▶ **How to complete this task**:
Carry on the passage below about recognizing a baby's hunger cues, starting right after its last sentence.

▶ **Passage shown**:
==========

When it is your first baby, it takes time to understand your baby’s hunger cues. Here are four signs that you can look for.

It can be hard to know what your baby’s cries, wriggles, and fussiness mean, especially if you’re a new parent. Quite often, a baby’s cries or fussiness are an indication she’s hungry.  Learning to recognize hunger cues takes time, but it will help you understand your child’s eating habits better and help keep her on the right nutrition track.


The ability to recognize your little one’s hunger cues will also help foster her internal regulation system so she continues to practice self-regulation later in life. In case you didn’t know, babies are excellent at self-regulating themselves when it comes to food. For example: a baby will stop eating when she’s full no matter how much food you try to give them. Or vice versa, they will continue to eat if hungry. This is true with breastfeeding as well. Before long, your baby will have a schedule in place for eating.

Here are 4 signs your baby may be hungry:

#1. Your baby opens their mouth searching for a nipple, which is also sometimes referred to as rooting. Oftentimes, younger infants will root on the chest of the person who’s holding them even if it’s not a nursing mother. Rooting is known as an “active” phase of hunger, so baby may have given you a few hunger signs before beginning to root.

==========

▶ **Supplied data**:
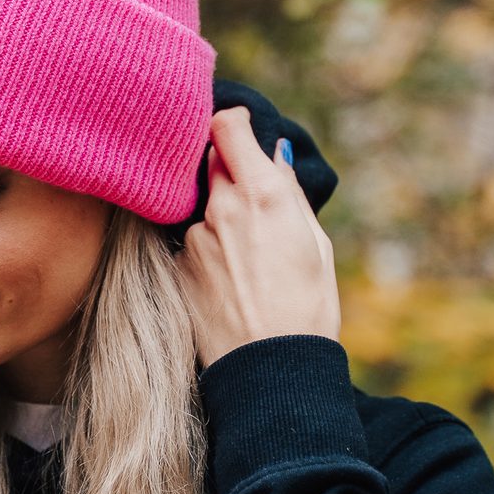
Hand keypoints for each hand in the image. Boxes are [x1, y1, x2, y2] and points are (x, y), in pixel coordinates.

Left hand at [176, 105, 342, 369]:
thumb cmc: (308, 308)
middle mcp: (222, 207)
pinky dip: (204, 248)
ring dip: (215, 214)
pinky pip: (189, 241)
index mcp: (264, 193)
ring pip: (199, 205)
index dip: (231, 123)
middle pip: (209, 161)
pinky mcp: (178, 265)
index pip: (227, 127)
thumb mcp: (316, 244)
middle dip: (225, 167)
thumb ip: (290, 193)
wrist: (271, 370)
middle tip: (246, 193)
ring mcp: (194, 236)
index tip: (237, 128)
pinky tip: (227, 279)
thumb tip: (274, 156)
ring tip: (243, 255)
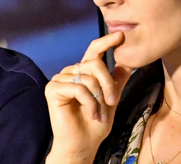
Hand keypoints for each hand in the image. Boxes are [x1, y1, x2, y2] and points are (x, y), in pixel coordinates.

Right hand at [44, 31, 132, 163]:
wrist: (83, 145)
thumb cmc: (95, 125)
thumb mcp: (111, 99)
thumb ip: (116, 81)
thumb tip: (128, 63)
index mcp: (83, 72)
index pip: (93, 51)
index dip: (106, 41)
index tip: (121, 35)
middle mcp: (70, 72)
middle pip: (94, 63)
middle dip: (108, 83)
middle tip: (112, 101)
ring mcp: (60, 79)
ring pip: (88, 76)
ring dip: (98, 97)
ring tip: (98, 113)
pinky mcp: (52, 89)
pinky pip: (78, 88)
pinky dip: (89, 103)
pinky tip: (90, 114)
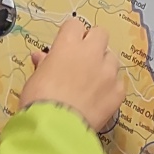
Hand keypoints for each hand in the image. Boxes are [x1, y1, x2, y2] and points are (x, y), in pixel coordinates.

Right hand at [20, 14, 121, 133]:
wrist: (56, 128)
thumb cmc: (39, 100)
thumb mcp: (35, 78)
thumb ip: (43, 64)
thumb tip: (40, 57)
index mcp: (68, 45)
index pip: (74, 25)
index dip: (71, 35)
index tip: (66, 46)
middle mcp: (91, 53)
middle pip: (100, 34)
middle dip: (93, 43)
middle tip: (83, 59)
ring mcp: (108, 72)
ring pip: (112, 58)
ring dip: (103, 66)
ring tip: (92, 82)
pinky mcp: (118, 91)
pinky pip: (118, 83)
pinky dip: (110, 88)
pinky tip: (98, 99)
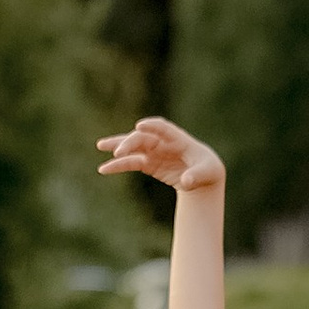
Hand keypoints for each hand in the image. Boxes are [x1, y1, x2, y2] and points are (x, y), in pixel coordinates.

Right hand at [98, 116, 223, 199]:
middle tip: (118, 152)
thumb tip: (186, 181)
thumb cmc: (207, 169)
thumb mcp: (207, 173)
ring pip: (132, 147)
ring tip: (100, 146)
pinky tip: (104, 169)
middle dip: (130, 143)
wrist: (202, 175)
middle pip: (143, 138)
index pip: (162, 128)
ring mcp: (154, 151)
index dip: (152, 126)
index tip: (140, 126)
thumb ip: (196, 176)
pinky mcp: (148, 163)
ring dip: (117, 146)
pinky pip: (130, 163)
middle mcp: (162, 142)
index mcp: (178, 139)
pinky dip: (118, 166)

==========

▶ **Output of the exercise**:
#2. Your baby will sucks on their lips, a toy or just about anything they can get her hands on. Sucking is usually one of the first cues your baby uses to tell you she’s ready for food. When not sucking, you may also notice cues such as opening and closing their mouth.

#3. Your baby is acting fussy, fidgety and restless. Although these three cues are sometimes associated with tiredness too, they are more than likely caused by hunger if your little one just woke from a nap.

#4. Your baby cries, then wails. Crying is one of the last cues your baby will use to tell you they are hungry. If you’re keeping an eye out for the signs mentioned above, you may avoid getting to this stage altogether. Hunger cries are often shorter and lower in pitch than cries signaling pain or distress. If your baby does cry as a result of hunger, you may need to calm them down first before feeding.

Hunger Cues Change as Baby Grows

It’s important to remember: the cues your baby uses will likely change as they gets older. Developmental stages such as gaining more control over motor functions may alter the cues your baby uses to signal it is time to eat.